President Obama's strategy assumes that a negotiated arrangement with Iran, including a lifting of economic sanctions, will ultimately lead to the rise of an Iranian middle class demanding a more Western-oriented Iran that will, in turn, abandon its sponsorship of global terrorism. We saw a similar naivete and wishful thinking in the previous Republican administration when president George W. Bush's advisers assured us that toppling Saddam Hussein would not only transform Iraq (it did, but in the wrong direction) but also result in the Iraqi people welcoming us with bouquets of flowers. There were no roses to smell.

The hard reality when it comes to Iran suggests a different future. When do we reasonably expect that Iran will:
  • moderate its position on the U.S. as the "Great Satan"?
  • recognize Israel's right to exist?
  • stop calling for Israel's destruction?
  • agree to unrestricted inspections of its nuclear and military facilities?
  • stop lying about its intentions?
  • stop trying to circumvent existing sanctions?
  • stop its clandestine nuclear research and development?
  • comply with existing United Nations resolutions?
  • stop funding terrorist groups around the world?
  • manifest benign intentions with respect to its involvement in Syria, Iraq, and Yemen?

For almost four decades, Iran's leadership has not wavered. The current Iranian president and his predecessor have called for Israel's destruction, denied the Holocaust, and funded terrorist activities around the world. Iran's leadership -- secular as well as religious -- has a long-term, fundamentalist, and apocalyptic agenda that is relentlessly anti-Western when it comes to our values, our way of life, the importance of democratic institutions, and the model of our economic organization. Read their speeches; Iran's leaders are very straightforward and clear about their intentions. There is not one scintilla of evidence -- other than the naïve optimism of our president and Secretary of State -- that our future with Iran will be any different than our past.

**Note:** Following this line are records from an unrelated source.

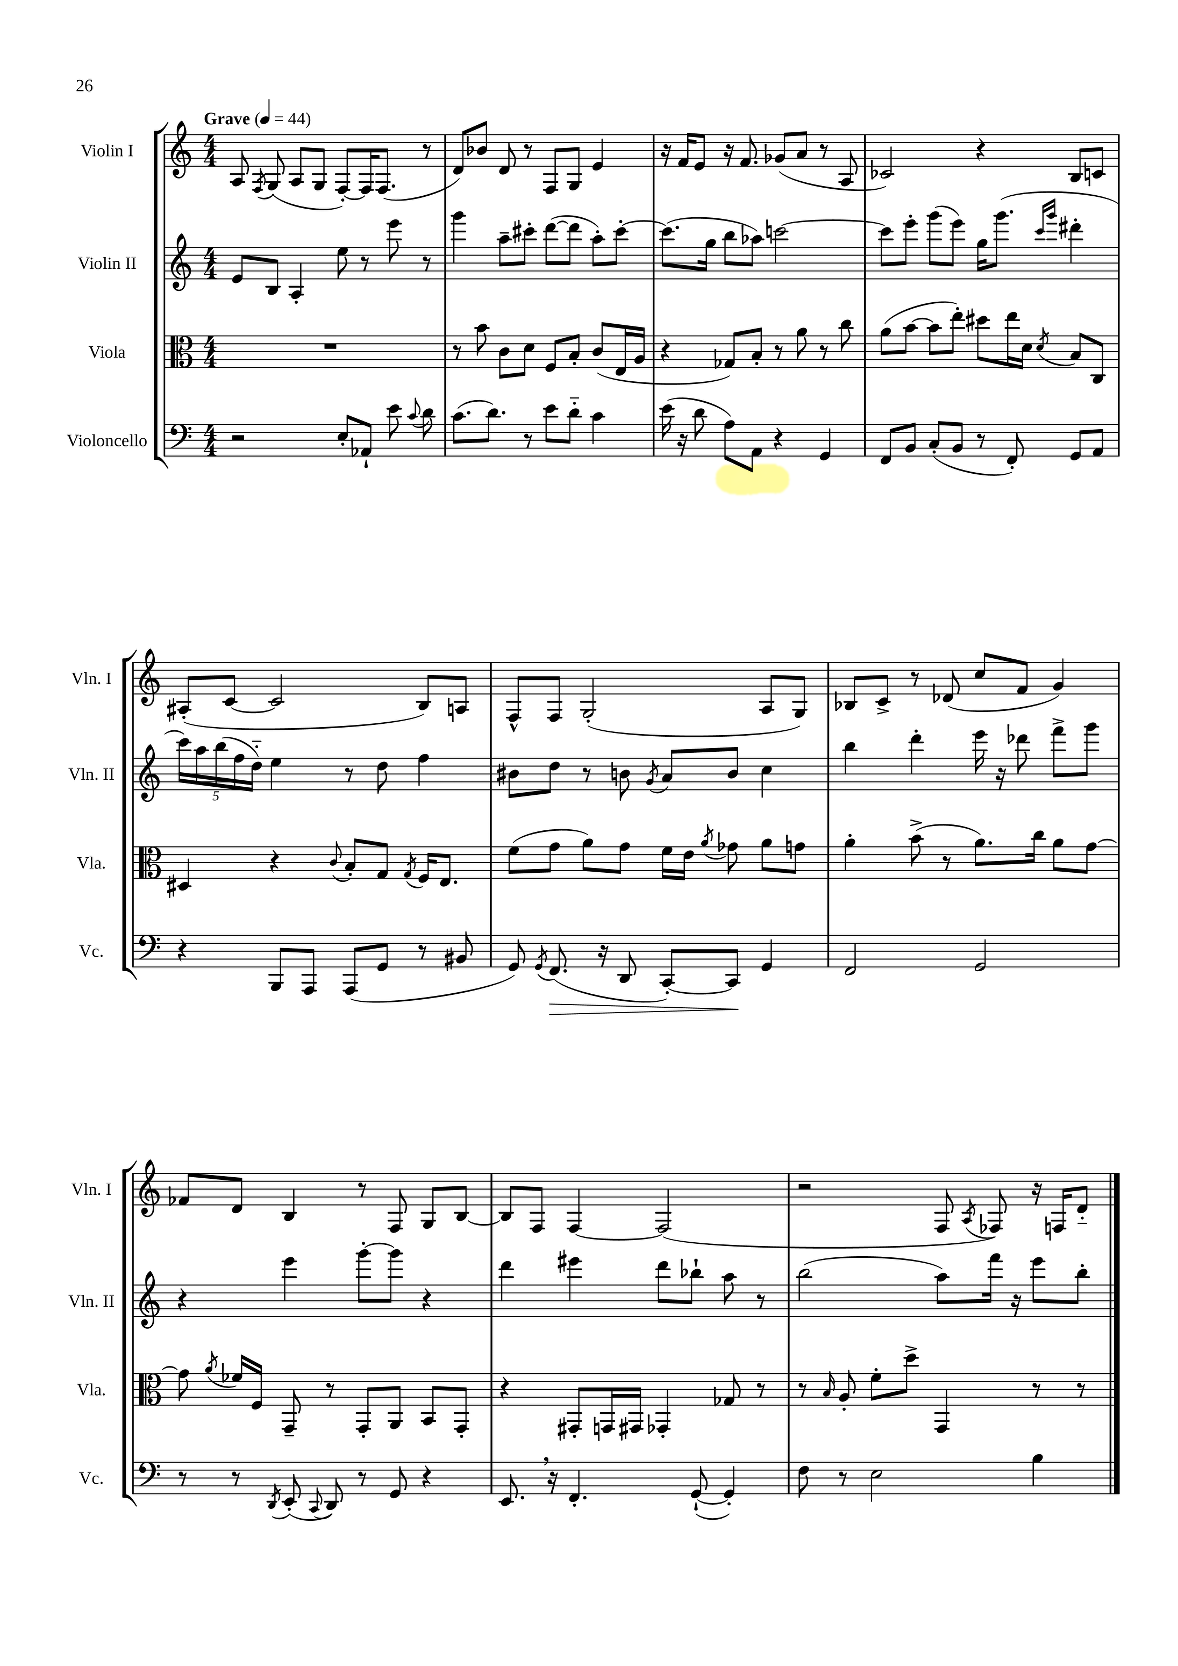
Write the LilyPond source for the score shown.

<<
\new StaffGroup <<
\new Staff = "s0" \with { instrumentName = "Violin I" shortInstrumentName = "Vln. I" } {
    \clef treble \key c \major \numericTimeSignature \time 4/4 \tempo "Grave" 4 = 44
    \autoBeamOff a8 \acciaccatura { f8 } g8( a8[ g8] f8[~-.) f16 f8.]( r8 |
    d'8[) bes'8] d'8 r8 f8[ g8] e'4 |
    r16 f'16[ e'8] r16 f'8. ges'8[( a'8] r8 a8 |
    ces'2) r4 b8[ c'8] |
    ais8[-.( c'8]~ c'2 b8[) a8] |
    f8[-^ f8] g2-.( a8[ g8]) |
    bes8[ c'8]-> r8 des'8( c''8[ f'8] g'4) |
    fes'8[ d'8] b4 r8 f8 g8[ b8]~ |
    b8[ f8] f4~ f2( |
    r2 f8 \acciaccatura { a8 } fes8) r16 f16[ d'8]-_ \bar "|." |
}
\new Staff = "s1" \with { instrumentName = "Violin II" shortInstrumentName = "Vln. II" } {
    \clef treble \key c \major \numericTimeSignature \time 4/4
    \autoBeamOff e'8[ b8] a4-. e''8 r8 e'''8 r8 |
    g'''4 a''8[-- cis'''8]-. d'''8[~( d'''8] a''8[-.) cis'''8]~-. |
    cis'''8.[( g''16] b''8[ aes''8]) c'''2~ |
    c'''8[ e'''8]-. g'''8[( e'''8]) g''16[ g'''8.]( \grace { c'''16[ g'''16] } dis'''4-. |
    \tuplet 5/4 { c'''16[) a''16 b''16( f''16 d''16]-_) } e''4 r8 d''8 f''4 |
    bis'8[ d''8] r8 b'8 \acciaccatura { g'8 } a'8[ b'8] c''4 |
    b''4 d'''4-. e'''16 r16 des'''8 f'''8[-> g'''8] |
    r4 e'''4 g'''8[~-. g'''8] r4 |
    d'''4 eis'''4 d'''8[ bes''8]-! a''8 r8 |
    b''2( a''8[) f'''16] r16 e'''8[ b''8]-. \bar "|." |
}
\new Staff = "s2" \with { instrumentName = "Viola" shortInstrumentName = "Vla." } {
    \clef alto \key c \major \numericTimeSignature \time 4/4
    \autoBeamOff R1 |
    r8 b'8 c'8[ d'8] f8[ b8]-. c'8[( e16 a16] |
    r4 ges8[) b8]-. r8 a'8 r8 c''8 |
    a'8[( b'8]~ b'8[ e''8]-.) dis''8[ e''16 d'16] \acciaccatura { d'8 } b8[ c8] |
    dis4 r4 \appoggiatura { c'8 } b8[-. g8] \acciaccatura { g8 } f16[ e8.] |
    f'8[( g'8] a'8[) g'8] f'16[ e'16] \acciaccatura { a'8 } ges'8 a'8[ g'8] |
    a'4-. b'8->( r8 a'8.[) c''16] a'8[ g'8]~ |
    g'8 \acciaccatura { a'8 } fes'16[ f16] g,8-- r8 g,8[-. a,8] b,8[ g,8]-. |
    r4 gis,8[-. g,16 gis,16] ges,4-. ges8 r8 |
    r8 \grace { b16 } a8-. f'8[-. d''8]-> g,4 r8 r8 \bar "|." |
}
\new Staff = "s3" \with { instrumentName = "Violoncello" shortInstrumentName = "Vc." } {
    \clef bass \key c \major \numericTimeSignature \time 4/4
    \autoBeamOff r2 e8[-. aes,8]-! e'8 \appoggiatura { c'8 } d'8 |
    c'8.[( d'8.]) r8 e'8[ d'8]-_ c'4 |
    e'16( r16 d'8 a8[) a,8] r4 g,4 |
    f,8[ b,8] c8[-.( b,8] r8 f,8-.) g,8[ a,8] |
    r4 b,,8[ a,,8] a,,8[( g,8] r8 bis,8 |
    g,8) \acciaccatura { g,8 } f,8.\>( r16 d,8 c,8[~-.) c,8]\! g,4 |
    f,2 g,2 |
    r8 r8 \acciaccatura { d,8 } e,8-.( \appoggiatura { c,8 } d,8) r8 g,8 r4 |
    e,8. \breathe r16 f,4.-. g,8~-!( g,4-.) |
    f8 r8 e2 b4 \bar "|." |
}
>>
>>
\layout { \context { \Score \remove "Bar_number_engraver" } }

Iran, moreover, is not Cuba, where the latter's Marxist economy has now finally spent its course and will, shortly, make way for market-oriented opportunities presented by trade, technology, and tourism.

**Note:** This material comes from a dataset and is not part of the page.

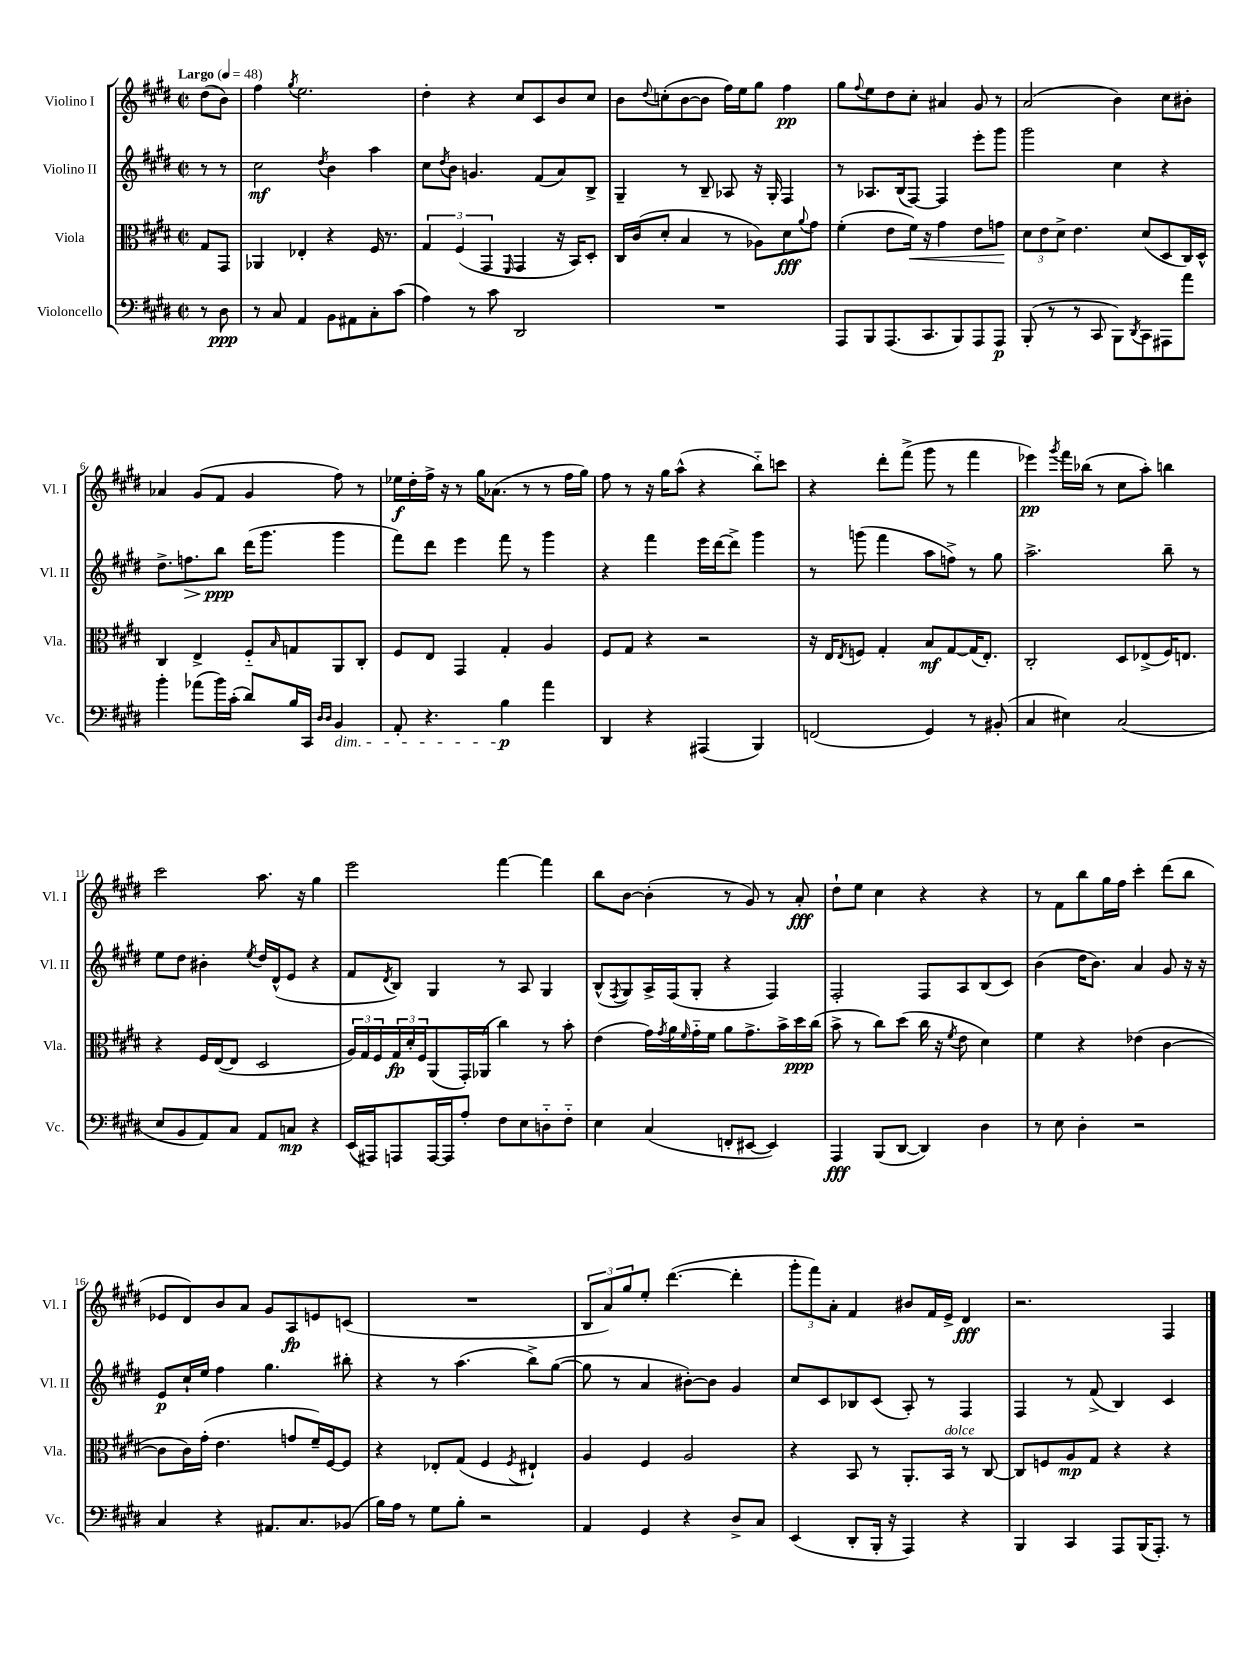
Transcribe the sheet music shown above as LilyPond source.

The hallmark of a good negotiator is the capacity to put oneself in the shoes of one's opponent in order to understand what that opponent needs in order to achieve a compromise.

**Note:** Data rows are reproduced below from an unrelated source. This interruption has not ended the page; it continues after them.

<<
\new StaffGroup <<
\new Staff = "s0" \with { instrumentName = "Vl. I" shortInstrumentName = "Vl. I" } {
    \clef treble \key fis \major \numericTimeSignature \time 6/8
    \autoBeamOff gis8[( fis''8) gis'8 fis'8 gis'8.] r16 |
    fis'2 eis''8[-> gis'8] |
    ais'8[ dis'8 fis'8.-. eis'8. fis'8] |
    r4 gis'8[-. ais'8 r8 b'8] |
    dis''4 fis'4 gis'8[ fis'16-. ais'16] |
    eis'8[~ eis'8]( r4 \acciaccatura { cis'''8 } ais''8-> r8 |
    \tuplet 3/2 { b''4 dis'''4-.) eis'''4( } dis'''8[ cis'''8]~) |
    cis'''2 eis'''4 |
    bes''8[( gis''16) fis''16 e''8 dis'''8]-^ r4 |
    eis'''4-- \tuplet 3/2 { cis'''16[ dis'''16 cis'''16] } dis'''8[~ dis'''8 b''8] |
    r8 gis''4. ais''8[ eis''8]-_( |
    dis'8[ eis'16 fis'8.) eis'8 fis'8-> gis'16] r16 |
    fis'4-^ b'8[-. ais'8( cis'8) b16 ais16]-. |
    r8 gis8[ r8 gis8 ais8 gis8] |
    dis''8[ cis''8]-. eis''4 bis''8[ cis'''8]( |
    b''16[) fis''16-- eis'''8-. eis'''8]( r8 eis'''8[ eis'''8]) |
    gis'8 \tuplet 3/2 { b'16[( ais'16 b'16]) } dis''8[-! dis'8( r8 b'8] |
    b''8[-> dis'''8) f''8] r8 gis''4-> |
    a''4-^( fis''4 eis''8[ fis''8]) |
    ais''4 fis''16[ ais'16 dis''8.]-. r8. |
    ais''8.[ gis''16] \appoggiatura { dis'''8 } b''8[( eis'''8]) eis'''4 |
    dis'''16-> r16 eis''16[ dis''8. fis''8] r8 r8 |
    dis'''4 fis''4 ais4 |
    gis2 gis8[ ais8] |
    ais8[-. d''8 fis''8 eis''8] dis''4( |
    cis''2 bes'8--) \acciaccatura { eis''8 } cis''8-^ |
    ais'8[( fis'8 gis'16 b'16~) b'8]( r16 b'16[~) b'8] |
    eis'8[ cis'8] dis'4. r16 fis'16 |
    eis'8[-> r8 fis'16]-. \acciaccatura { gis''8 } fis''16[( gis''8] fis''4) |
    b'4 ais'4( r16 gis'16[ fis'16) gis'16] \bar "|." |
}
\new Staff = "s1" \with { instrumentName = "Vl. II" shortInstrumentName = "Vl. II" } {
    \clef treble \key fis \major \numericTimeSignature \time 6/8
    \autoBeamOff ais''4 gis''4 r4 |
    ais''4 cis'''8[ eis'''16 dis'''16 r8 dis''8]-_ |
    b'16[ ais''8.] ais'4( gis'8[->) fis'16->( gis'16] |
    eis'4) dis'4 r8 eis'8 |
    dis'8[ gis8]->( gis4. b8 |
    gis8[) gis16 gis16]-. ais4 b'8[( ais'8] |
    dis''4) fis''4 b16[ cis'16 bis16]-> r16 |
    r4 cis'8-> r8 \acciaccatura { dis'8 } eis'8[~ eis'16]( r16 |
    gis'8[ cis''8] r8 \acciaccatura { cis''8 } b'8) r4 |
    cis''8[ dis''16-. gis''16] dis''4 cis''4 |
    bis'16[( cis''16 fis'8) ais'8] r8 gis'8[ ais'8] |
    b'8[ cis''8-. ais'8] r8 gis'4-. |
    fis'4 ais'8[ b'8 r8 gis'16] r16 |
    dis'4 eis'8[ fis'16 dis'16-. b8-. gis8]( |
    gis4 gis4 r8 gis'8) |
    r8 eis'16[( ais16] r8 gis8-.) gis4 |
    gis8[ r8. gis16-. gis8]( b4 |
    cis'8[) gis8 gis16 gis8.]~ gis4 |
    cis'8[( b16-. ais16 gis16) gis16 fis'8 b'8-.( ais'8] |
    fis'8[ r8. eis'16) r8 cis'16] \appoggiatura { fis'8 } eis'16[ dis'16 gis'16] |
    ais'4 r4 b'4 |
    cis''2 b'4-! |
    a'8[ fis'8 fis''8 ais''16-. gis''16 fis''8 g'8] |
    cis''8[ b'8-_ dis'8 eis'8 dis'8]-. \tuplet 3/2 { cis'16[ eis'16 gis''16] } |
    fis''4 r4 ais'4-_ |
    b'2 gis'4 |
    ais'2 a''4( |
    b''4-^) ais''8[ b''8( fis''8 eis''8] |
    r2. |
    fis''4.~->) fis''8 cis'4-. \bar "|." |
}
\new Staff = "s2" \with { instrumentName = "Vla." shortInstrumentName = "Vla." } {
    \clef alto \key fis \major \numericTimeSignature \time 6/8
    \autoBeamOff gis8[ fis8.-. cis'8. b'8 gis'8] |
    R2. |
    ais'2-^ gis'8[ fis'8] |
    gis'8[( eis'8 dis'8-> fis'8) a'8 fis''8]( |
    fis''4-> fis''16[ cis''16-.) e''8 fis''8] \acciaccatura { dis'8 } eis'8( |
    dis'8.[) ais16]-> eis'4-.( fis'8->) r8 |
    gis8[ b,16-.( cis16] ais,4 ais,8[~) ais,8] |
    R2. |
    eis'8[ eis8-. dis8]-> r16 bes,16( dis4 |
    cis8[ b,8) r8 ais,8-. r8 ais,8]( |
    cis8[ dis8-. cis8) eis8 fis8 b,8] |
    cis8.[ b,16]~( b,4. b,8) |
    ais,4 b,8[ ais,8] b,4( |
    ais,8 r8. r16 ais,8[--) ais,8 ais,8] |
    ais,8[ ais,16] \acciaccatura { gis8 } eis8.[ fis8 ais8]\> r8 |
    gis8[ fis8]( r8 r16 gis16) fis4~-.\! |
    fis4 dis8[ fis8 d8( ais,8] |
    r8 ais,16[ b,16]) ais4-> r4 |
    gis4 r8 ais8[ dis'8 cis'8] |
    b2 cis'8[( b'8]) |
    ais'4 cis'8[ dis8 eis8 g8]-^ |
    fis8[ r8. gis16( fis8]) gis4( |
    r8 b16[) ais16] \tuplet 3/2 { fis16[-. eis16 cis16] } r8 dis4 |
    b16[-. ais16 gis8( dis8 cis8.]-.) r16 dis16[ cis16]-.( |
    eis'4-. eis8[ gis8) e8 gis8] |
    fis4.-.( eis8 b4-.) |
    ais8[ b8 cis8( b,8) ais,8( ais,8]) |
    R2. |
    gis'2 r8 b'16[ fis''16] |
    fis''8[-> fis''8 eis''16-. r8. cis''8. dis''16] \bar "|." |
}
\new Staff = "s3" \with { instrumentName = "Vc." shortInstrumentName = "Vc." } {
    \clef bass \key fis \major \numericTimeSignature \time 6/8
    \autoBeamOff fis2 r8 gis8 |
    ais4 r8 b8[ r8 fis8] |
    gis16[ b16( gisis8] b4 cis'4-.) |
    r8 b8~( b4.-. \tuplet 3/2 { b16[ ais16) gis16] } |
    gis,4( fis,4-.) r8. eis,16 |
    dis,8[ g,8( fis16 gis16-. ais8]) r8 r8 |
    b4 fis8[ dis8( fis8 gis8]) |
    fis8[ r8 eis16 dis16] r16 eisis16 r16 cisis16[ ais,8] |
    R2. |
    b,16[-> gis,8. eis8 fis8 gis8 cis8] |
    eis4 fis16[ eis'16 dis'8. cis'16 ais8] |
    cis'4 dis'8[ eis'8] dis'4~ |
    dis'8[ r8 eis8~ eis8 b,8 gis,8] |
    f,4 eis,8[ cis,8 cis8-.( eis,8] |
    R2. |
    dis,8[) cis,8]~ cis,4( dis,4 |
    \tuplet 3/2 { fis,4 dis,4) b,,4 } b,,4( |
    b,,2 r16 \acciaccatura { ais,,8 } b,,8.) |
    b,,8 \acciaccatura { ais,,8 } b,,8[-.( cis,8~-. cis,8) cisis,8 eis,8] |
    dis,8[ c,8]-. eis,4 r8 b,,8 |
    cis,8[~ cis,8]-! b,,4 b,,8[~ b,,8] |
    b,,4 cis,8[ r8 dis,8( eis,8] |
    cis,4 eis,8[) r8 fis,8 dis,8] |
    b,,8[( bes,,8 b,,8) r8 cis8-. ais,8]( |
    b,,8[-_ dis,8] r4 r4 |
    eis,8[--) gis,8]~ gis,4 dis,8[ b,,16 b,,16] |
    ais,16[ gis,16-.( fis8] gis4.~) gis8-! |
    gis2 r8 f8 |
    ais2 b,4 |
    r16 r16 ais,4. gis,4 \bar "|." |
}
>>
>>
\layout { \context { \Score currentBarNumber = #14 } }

The hallmark of a bad negotiator is to assume that your opponent operates with the same set of assumptions and values that underlie your perspective. President Jimmy Carter made this mistake with the Soviet Union and suffered a rude awakening when the Soviets invaded Afghanistan in 1979.

Ronald Reagan did not repeat Carter's mistake when he met Mikhail Gorbachev in Reykjavik, Iceland, in October 1986. The Reykjavik arms-reduction talks collapsed, and Reagan was willing to walk away without a deal. His steadiness and resolve, as recounted in Ken Adelman's remarkable 2014 book, Reagan At Reykjavik: Forty-eight Hours that Ended the Cold War, were key to his ability some months later to conclude a major arms-reduction agreement with his Soviet counterpart.

It is important that the U.S. Senate will now have an opportunity to review and vote upon whatever final agreement might be reached next month with Iran. We must hope that the Senate takes a close, hard, and pragmatic look at this agreement and judges it not on the basis of future promises by the Iranian government but on the basis of our actual experience.

The American president, at any moment of the day or night, is just seconds away from an aide who carries what is known as the "football," a briefcase chained to his wrist containing the launch authentication codes used by the president to begin a nuclear strike. Ask yourself whether the world will be any safer if a similar "football" shows up soon in Tehran.

Charles Kolb served as Deputy Assistant to the President for Domestic Policy from 1990-1992 in the George H.W. Bush White House. He was president of the French-American Foundation--United States from 2012-2014 and president of the Committee for Economic Development from 1997-2012.